• Your instructions: Filter the records, keeping every line that has the string "도커시험".

________________________

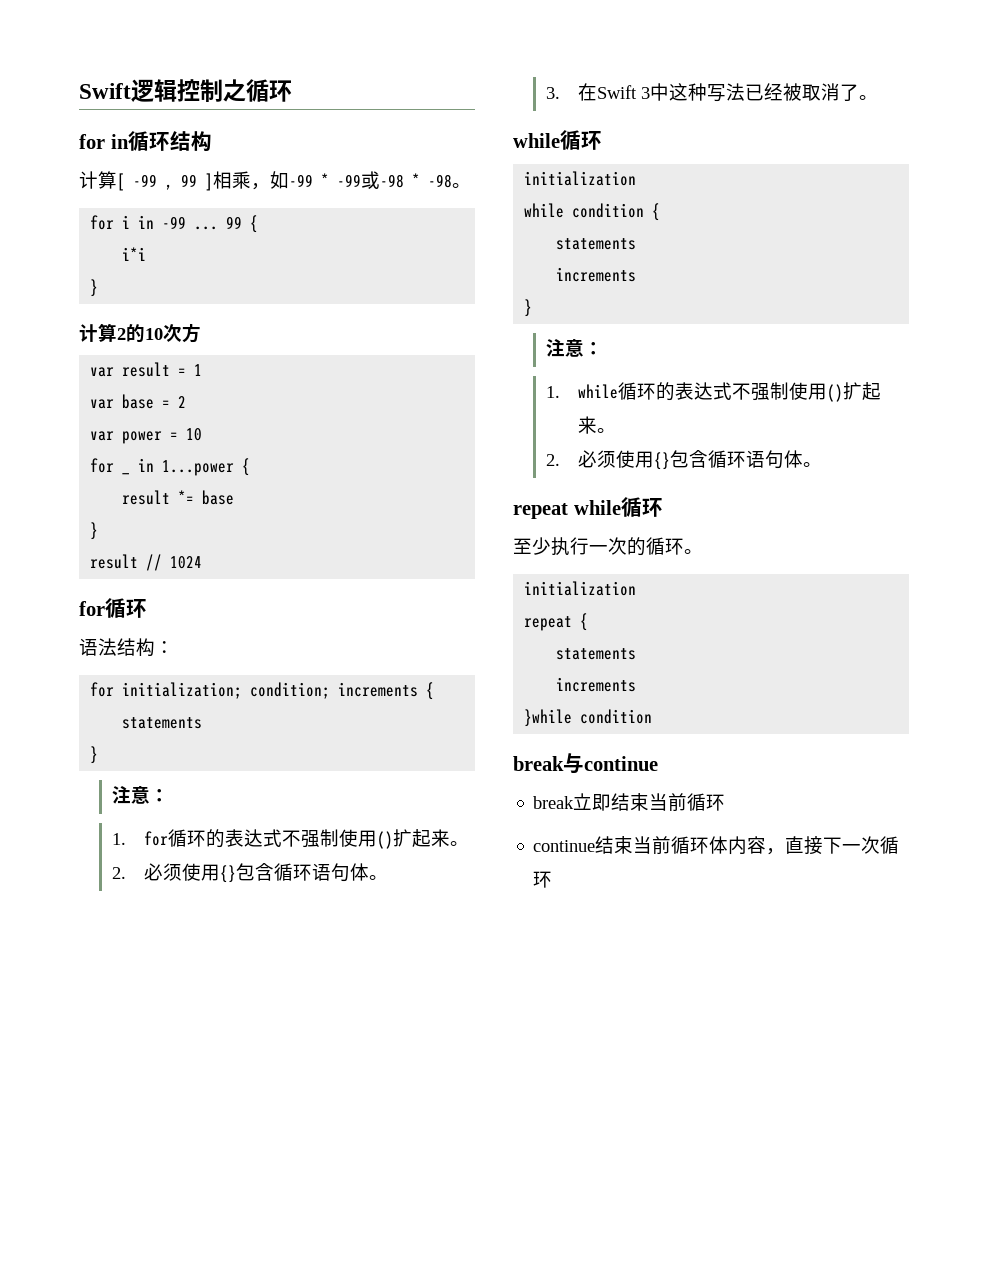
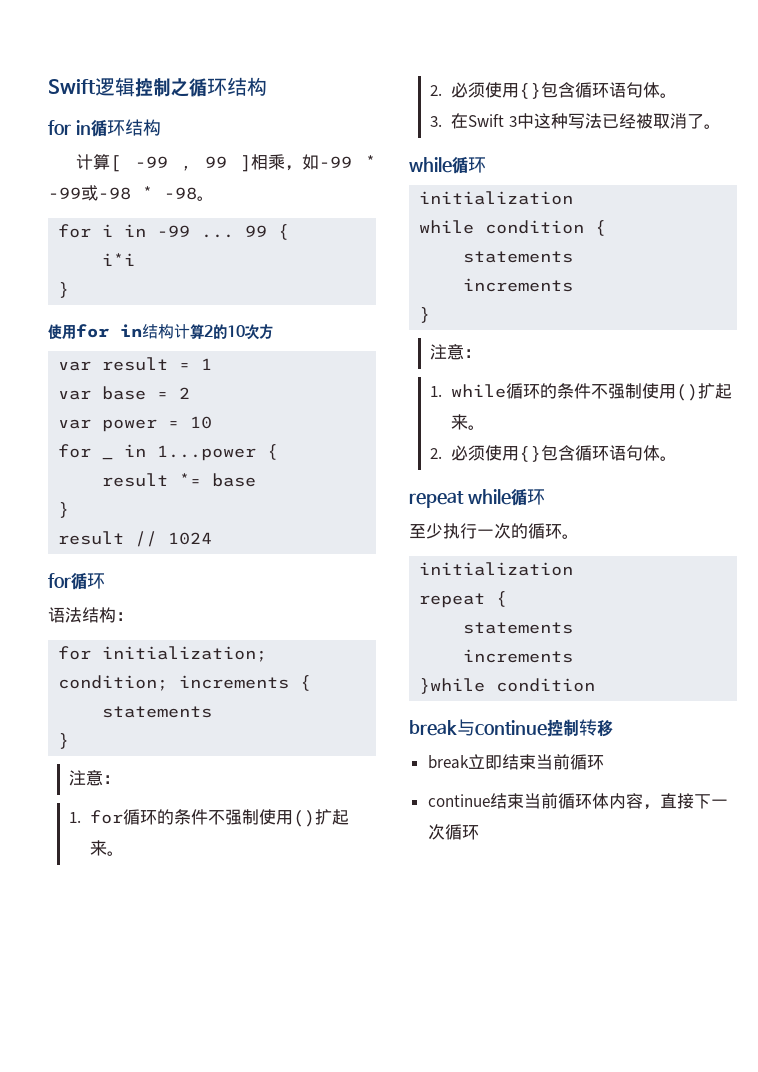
(292, 91) none -> [227,77,267,96] 结构
(99, 288) none -> [48,324,174,339] 使用for in结构
[225,829,283,847] 表达式 -> [174,809,209,825] 条件
[675,382,733,400] 表达式 -> [557,383,592,399] 条件
(658, 763) none -> [547,719,613,737] 控制转移

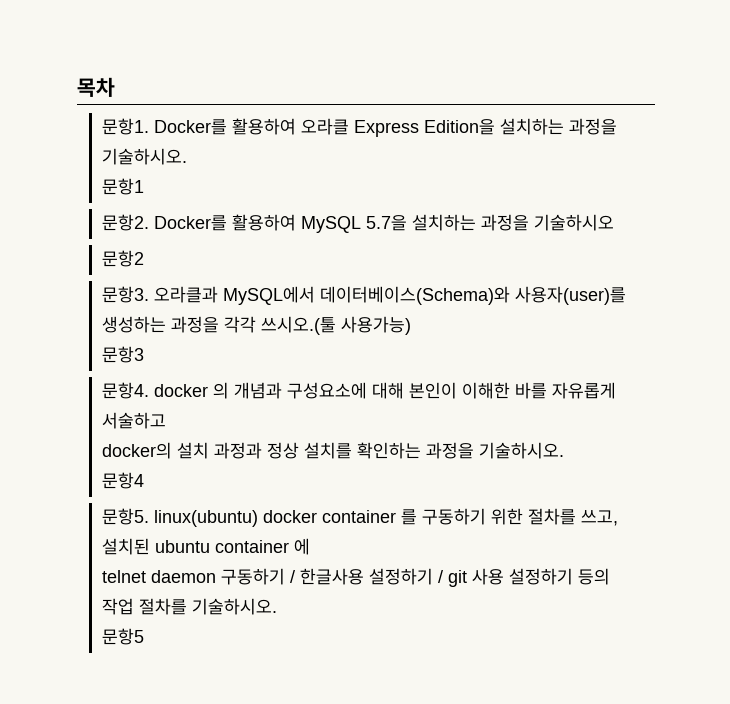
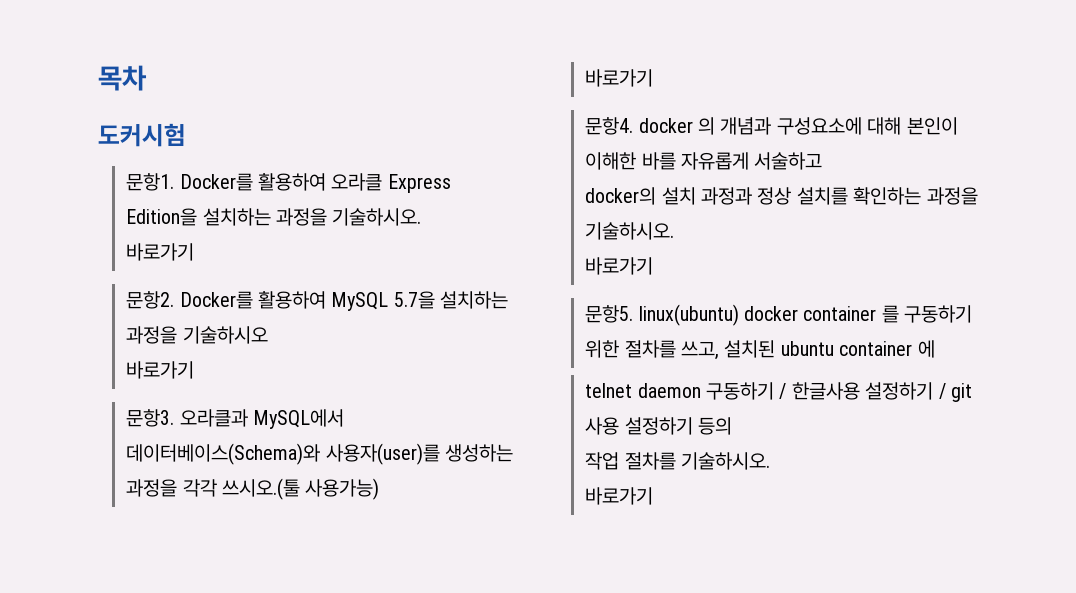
(115, 87) none -> [98,123,186,147] // 도커시험
[101,178,144,195] 문항1 -> [126,243,195,261] 바로가기
[101,250,144,267] 문항2 -> [126,361,195,379] 바로가기
[101,346,144,363] 문항3 -> [585,69,654,87] 바로가기
[101,472,144,489] 문항4 -> [585,257,654,275] 바로가기
[101,628,144,645] 문항5 -> [585,487,654,505] 바로가기

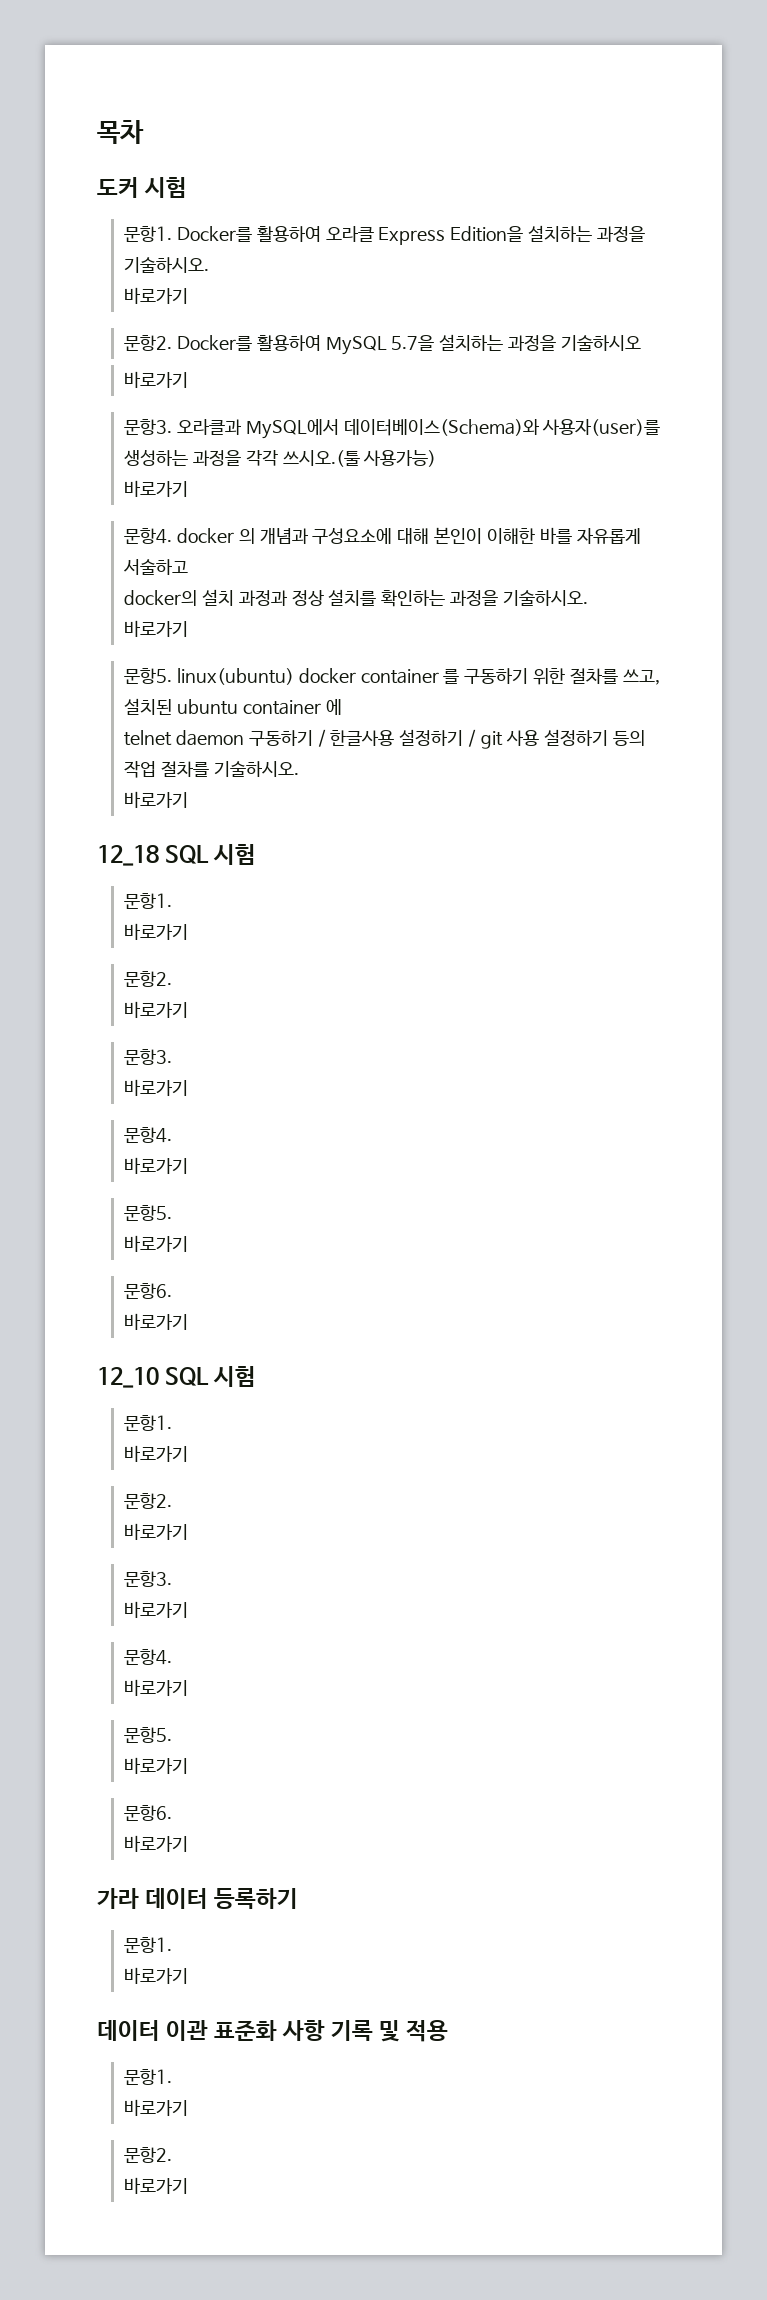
[98,123,186,147] 도커시험 -> [97,177,188,198] 도커 시험
(654, 496) none -> [97,844,257,866] [123,893,172,909] [123,923,188,940] [123,971,172,987] [123,1001,188,1018] [123,1049,172,1065] [123,1079,188,1096] [123,1127,172,1143] [123,1157,188,1174] [123,1205,172,1221] [123,1235,188,1252] [123,1283,172,1299] [123,1313,188,1330] [97,1366,257,1388] [123,1415,172,1431] [123,1445,188,1462] [123,1493,172,1509] [123,1523,188,1540] [123,1571,172,1587] [123,1601,188,1618] [123,1649,172,1665] [123,1679,188,1696] [123,1727,172,1743] [123,1757,188,1774] [123,1805,172,1821] [123,1835,188,1852] [97,1888,299,1909] [123,1937,172,1953] [123,1967,188,1984] [97,2020,449,2042] [123,2069,172,2085] [123,2099,188,2116] [123,2147,172,2163] [123,2177,188,2194] // 12_18 SQL 시험 // 문항1. // 바로가기 // 문항2. // 바로가기 // 문항3. // 바로가기 // 문항4. // 바로가기 // 문항5. // 바로가기 // 문항6. // 바로가기 // 12_10 SQL 시험 // 문항1. // 바로가기 // 문항2. // 바로가기 // 문항3. // 바로가기 // 문항4. // 바로가기 // 문항5. // 바로가기 // 문항6. // 바로가기 // 가라 데이터 등록하기 // 문항1. // 바로가기 // 데이터 이관 표준화 사항 기록 및 적용 // 문항1. // 바로가기 // 문항2. // 바로가기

________________________

• Output of the task:
(115, 87) none -> [98,123,186,147] // 도커시험
[98,123,186,147] 도커시험 -> [97,177,188,198] 도커 시험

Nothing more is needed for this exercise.